Americans have always believed they live in a land of opportunity, where anybody who has a good idea, determination, and a willingness to work hard can start a business and prosper. In practice, this belief in entrepreneurship has taken many forms, from the self-employed individual to the global conglomerate.
In 19th-century America, as small agricultural enterprises rapidly spread across the vast expanse of the American frontier, the homesteading farmer embodied many of the ideals of the economic individualist. But as the nation’s population grew and cities assumed increased economic importance, the dream of being in business for oneself evolved to include small merchants, independent craftsmen, and self-reliant professionals as well.

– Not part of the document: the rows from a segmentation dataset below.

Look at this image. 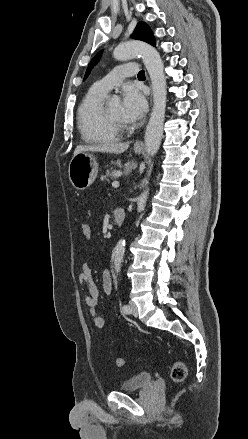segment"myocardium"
Returning <instances> with one entry per match:
<instances>
[{
  "label": "myocardium",
  "instance_id": "myocardium-1",
  "mask_svg": "<svg viewBox=\"0 0 248 439\" xmlns=\"http://www.w3.org/2000/svg\"><path fill=\"white\" fill-rule=\"evenodd\" d=\"M102 118L105 124L115 132L124 133L131 129L129 123H123L113 119L107 112L106 107H102Z\"/></svg>",
  "mask_w": 248,
  "mask_h": 439
}]
</instances>
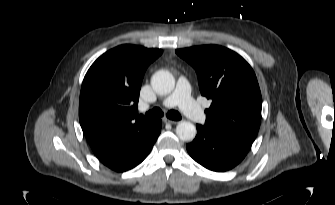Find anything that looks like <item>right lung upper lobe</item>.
Here are the masks:
<instances>
[{
	"instance_id": "cb5924a9",
	"label": "right lung upper lobe",
	"mask_w": 335,
	"mask_h": 205,
	"mask_svg": "<svg viewBox=\"0 0 335 205\" xmlns=\"http://www.w3.org/2000/svg\"><path fill=\"white\" fill-rule=\"evenodd\" d=\"M161 49L120 45L100 56L86 73L79 121L98 158L130 153L158 131L160 119L137 113L144 73Z\"/></svg>"
}]
</instances>
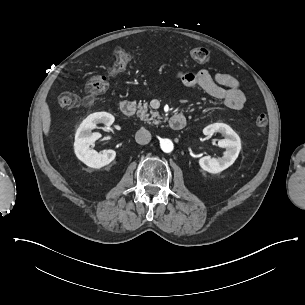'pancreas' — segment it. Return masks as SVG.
Wrapping results in <instances>:
<instances>
[{
  "instance_id": "cf45deb5",
  "label": "pancreas",
  "mask_w": 305,
  "mask_h": 305,
  "mask_svg": "<svg viewBox=\"0 0 305 305\" xmlns=\"http://www.w3.org/2000/svg\"><path fill=\"white\" fill-rule=\"evenodd\" d=\"M138 111H137V116L146 122L149 121H153L154 124H159L161 121L159 120L161 118V116L159 115L158 112H154V111H150L148 113V104L144 103L142 105L141 102L138 103L137 105ZM155 118H157L158 120H156Z\"/></svg>"
}]
</instances>
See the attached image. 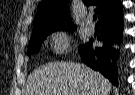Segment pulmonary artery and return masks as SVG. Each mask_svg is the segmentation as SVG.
Returning a JSON list of instances; mask_svg holds the SVG:
<instances>
[{
	"label": "pulmonary artery",
	"instance_id": "1",
	"mask_svg": "<svg viewBox=\"0 0 135 95\" xmlns=\"http://www.w3.org/2000/svg\"><path fill=\"white\" fill-rule=\"evenodd\" d=\"M94 26L92 25L90 19L88 20V25L86 27V31L88 34H93L94 33Z\"/></svg>",
	"mask_w": 135,
	"mask_h": 95
}]
</instances>
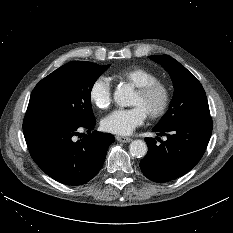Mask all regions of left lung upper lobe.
<instances>
[{
  "label": "left lung upper lobe",
  "mask_w": 233,
  "mask_h": 233,
  "mask_svg": "<svg viewBox=\"0 0 233 233\" xmlns=\"http://www.w3.org/2000/svg\"><path fill=\"white\" fill-rule=\"evenodd\" d=\"M149 58L168 71L174 85V96L170 107L156 125L157 128H167L190 116H210L205 91L191 72L171 56L157 55Z\"/></svg>",
  "instance_id": "obj_1"
}]
</instances>
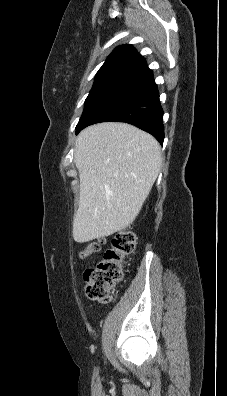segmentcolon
Here are the masks:
<instances>
[{"label": "colon", "instance_id": "5ec220e1", "mask_svg": "<svg viewBox=\"0 0 227 396\" xmlns=\"http://www.w3.org/2000/svg\"><path fill=\"white\" fill-rule=\"evenodd\" d=\"M103 240L88 243L81 252L83 257L100 251ZM136 236L131 230H121L112 239L97 264L84 273L87 296L100 303H107L116 286L123 280V263L135 250Z\"/></svg>", "mask_w": 227, "mask_h": 396}]
</instances>
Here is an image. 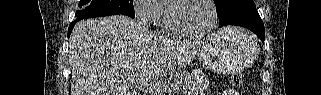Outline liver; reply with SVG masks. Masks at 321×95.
<instances>
[{
    "label": "liver",
    "mask_w": 321,
    "mask_h": 95,
    "mask_svg": "<svg viewBox=\"0 0 321 95\" xmlns=\"http://www.w3.org/2000/svg\"><path fill=\"white\" fill-rule=\"evenodd\" d=\"M205 42L168 39L123 15L80 21L70 38L71 95H130L140 80L186 67Z\"/></svg>",
    "instance_id": "6515ba94"
}]
</instances>
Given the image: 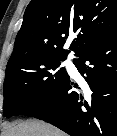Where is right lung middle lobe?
<instances>
[{
  "mask_svg": "<svg viewBox=\"0 0 117 136\" xmlns=\"http://www.w3.org/2000/svg\"><path fill=\"white\" fill-rule=\"evenodd\" d=\"M62 57L34 55L7 64L3 84L4 117L15 115L35 97L48 93L67 76Z\"/></svg>",
  "mask_w": 117,
  "mask_h": 136,
  "instance_id": "1",
  "label": "right lung middle lobe"
}]
</instances>
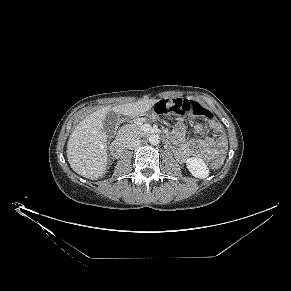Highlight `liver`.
I'll use <instances>...</instances> for the list:
<instances>
[{"label": "liver", "mask_w": 291, "mask_h": 291, "mask_svg": "<svg viewBox=\"0 0 291 291\" xmlns=\"http://www.w3.org/2000/svg\"><path fill=\"white\" fill-rule=\"evenodd\" d=\"M141 100L115 107H103L83 119L72 131L67 144V158L71 168L79 175L98 179L107 165V135L103 131V118L109 111L125 116H139L157 102Z\"/></svg>", "instance_id": "1"}]
</instances>
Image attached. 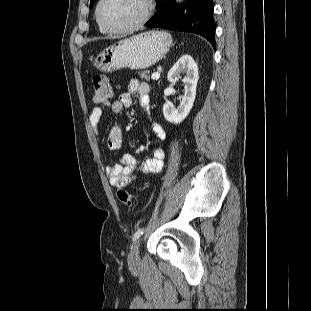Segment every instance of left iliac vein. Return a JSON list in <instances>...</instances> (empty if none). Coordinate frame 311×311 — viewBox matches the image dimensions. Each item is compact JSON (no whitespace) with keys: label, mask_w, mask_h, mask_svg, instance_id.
Segmentation results:
<instances>
[{"label":"left iliac vein","mask_w":311,"mask_h":311,"mask_svg":"<svg viewBox=\"0 0 311 311\" xmlns=\"http://www.w3.org/2000/svg\"><path fill=\"white\" fill-rule=\"evenodd\" d=\"M140 244H141V240H137L130 253H129V256H128V260L130 263H138L139 260H140V257H139V250H140Z\"/></svg>","instance_id":"1"}]
</instances>
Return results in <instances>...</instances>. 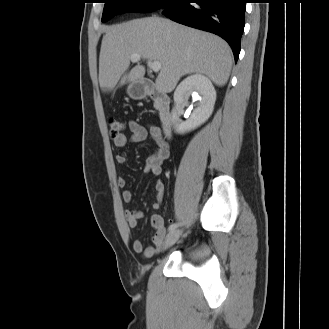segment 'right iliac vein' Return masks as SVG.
<instances>
[{
    "instance_id": "1",
    "label": "right iliac vein",
    "mask_w": 329,
    "mask_h": 329,
    "mask_svg": "<svg viewBox=\"0 0 329 329\" xmlns=\"http://www.w3.org/2000/svg\"><path fill=\"white\" fill-rule=\"evenodd\" d=\"M181 234L182 230L180 229H174L173 231H171L166 237L165 247L168 248L175 244L176 241L180 238Z\"/></svg>"
}]
</instances>
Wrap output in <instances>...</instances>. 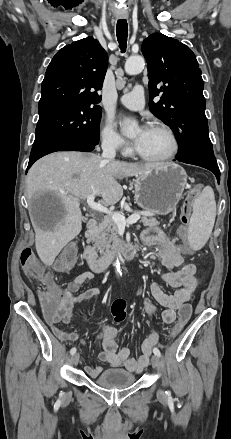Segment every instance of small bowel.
I'll return each mask as SVG.
<instances>
[{"label":"small bowel","mask_w":231,"mask_h":439,"mask_svg":"<svg viewBox=\"0 0 231 439\" xmlns=\"http://www.w3.org/2000/svg\"><path fill=\"white\" fill-rule=\"evenodd\" d=\"M145 243H152L158 247V255L161 263L169 271L161 276L164 283L175 289L173 293L166 292L158 283L151 284V294L154 299L165 310L162 319L165 323H173L177 318V308L181 303H189L190 295H194L199 286V280L195 276L196 266L192 263H184L183 254L185 247L177 244L171 234L165 233L159 228L151 227L142 234ZM178 268V270H172ZM94 278L93 272L86 271L74 277L66 286L61 289V300L55 311V319L48 320L53 333L62 341L84 340L76 332H65L60 330L59 323L69 324L74 318L75 307L85 300L92 299L100 294L98 288H90L77 294L79 288L87 281ZM157 307L147 298L142 301V312L152 315ZM117 329L107 323H100L97 326V339L101 342L102 351L99 359L108 363L111 367L123 366L132 372H141L149 363V356L152 348L158 343L159 336L151 332L142 343V354L138 358L131 355L129 348L118 349ZM85 371L96 377L102 371V366H86Z\"/></svg>","instance_id":"1"}]
</instances>
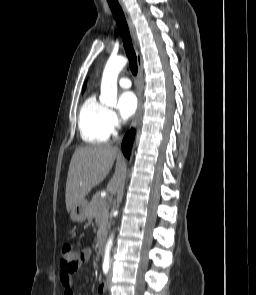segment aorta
I'll return each mask as SVG.
<instances>
[{
	"instance_id": "aorta-1",
	"label": "aorta",
	"mask_w": 256,
	"mask_h": 295,
	"mask_svg": "<svg viewBox=\"0 0 256 295\" xmlns=\"http://www.w3.org/2000/svg\"><path fill=\"white\" fill-rule=\"evenodd\" d=\"M127 64V59L123 56L110 57L102 75L100 102L110 107L117 104V78L120 71ZM113 245V236L106 244L104 260L109 262L110 251Z\"/></svg>"
}]
</instances>
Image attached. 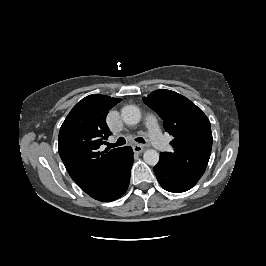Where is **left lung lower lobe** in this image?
<instances>
[{
	"instance_id": "obj_1",
	"label": "left lung lower lobe",
	"mask_w": 266,
	"mask_h": 266,
	"mask_svg": "<svg viewBox=\"0 0 266 266\" xmlns=\"http://www.w3.org/2000/svg\"><path fill=\"white\" fill-rule=\"evenodd\" d=\"M153 171L160 185L167 191L173 193L185 192L191 189L202 175L198 174H182L179 173L159 160L154 166Z\"/></svg>"
}]
</instances>
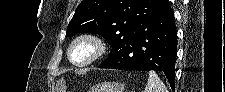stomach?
<instances>
[{
	"label": "stomach",
	"mask_w": 225,
	"mask_h": 92,
	"mask_svg": "<svg viewBox=\"0 0 225 92\" xmlns=\"http://www.w3.org/2000/svg\"><path fill=\"white\" fill-rule=\"evenodd\" d=\"M124 89V84L107 82L93 87L90 92H123Z\"/></svg>",
	"instance_id": "0dacf381"
}]
</instances>
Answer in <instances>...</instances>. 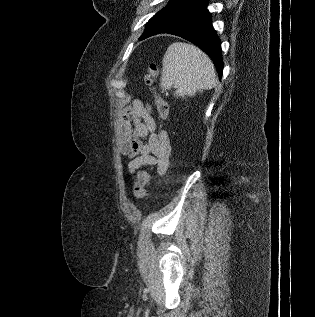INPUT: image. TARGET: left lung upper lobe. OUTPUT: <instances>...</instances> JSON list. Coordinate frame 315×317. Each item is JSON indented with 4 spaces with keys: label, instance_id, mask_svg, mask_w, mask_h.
<instances>
[{
    "label": "left lung upper lobe",
    "instance_id": "5c2ea615",
    "mask_svg": "<svg viewBox=\"0 0 315 317\" xmlns=\"http://www.w3.org/2000/svg\"><path fill=\"white\" fill-rule=\"evenodd\" d=\"M200 0H171L165 8L156 13L147 23L139 39L160 34L170 28L181 16Z\"/></svg>",
    "mask_w": 315,
    "mask_h": 317
}]
</instances>
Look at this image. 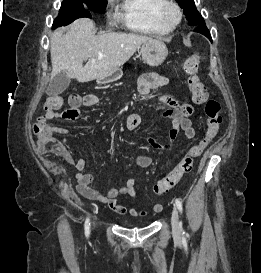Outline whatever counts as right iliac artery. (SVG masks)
<instances>
[{"instance_id":"82829eb1","label":"right iliac artery","mask_w":261,"mask_h":273,"mask_svg":"<svg viewBox=\"0 0 261 273\" xmlns=\"http://www.w3.org/2000/svg\"><path fill=\"white\" fill-rule=\"evenodd\" d=\"M90 234V222L89 219L87 218L85 221V235L86 237H89Z\"/></svg>"}]
</instances>
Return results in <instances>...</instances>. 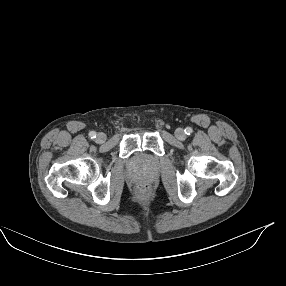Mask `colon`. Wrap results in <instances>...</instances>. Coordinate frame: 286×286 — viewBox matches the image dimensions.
I'll return each mask as SVG.
<instances>
[{
  "label": "colon",
  "instance_id": "colon-1",
  "mask_svg": "<svg viewBox=\"0 0 286 286\" xmlns=\"http://www.w3.org/2000/svg\"><path fill=\"white\" fill-rule=\"evenodd\" d=\"M136 190L138 192V194L145 196L149 193V187L147 184L144 183H140L136 186Z\"/></svg>",
  "mask_w": 286,
  "mask_h": 286
}]
</instances>
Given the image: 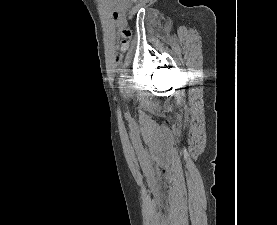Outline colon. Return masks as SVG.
<instances>
[{
	"instance_id": "colon-1",
	"label": "colon",
	"mask_w": 277,
	"mask_h": 225,
	"mask_svg": "<svg viewBox=\"0 0 277 225\" xmlns=\"http://www.w3.org/2000/svg\"><path fill=\"white\" fill-rule=\"evenodd\" d=\"M130 1L132 3L138 2V0H130ZM123 35H124V38L118 46V51L116 54V61H119L121 59V57L123 56V54L125 53V51L128 49L129 44H128L127 38H129V36L131 35L130 29H123Z\"/></svg>"
}]
</instances>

The 20th century, continuing a trend that began in the latter part of the 19th century, brought an enormous leap in the scale and complexity of economic activity. In many industries, small enterprises had trouble raising sufficient funds and operating on a scale large enough to produce most efficiently all of the goods demanded by an increasingly sophisticated and affluent population. In this environment, the modern corporation, often employing hundreds or even thousands of workers, assumed increased importance.
Today, the American economy boasts a wide array of enterprises, ranging from one-person sole proprietorships to some of the world’s largest corporations. In 1995, there were 16.4 million non-farm, sole proprietorships, 1.6 million partnerships, and 4.5 million corporations in the United States, a total of 22.5 million independent enterprises.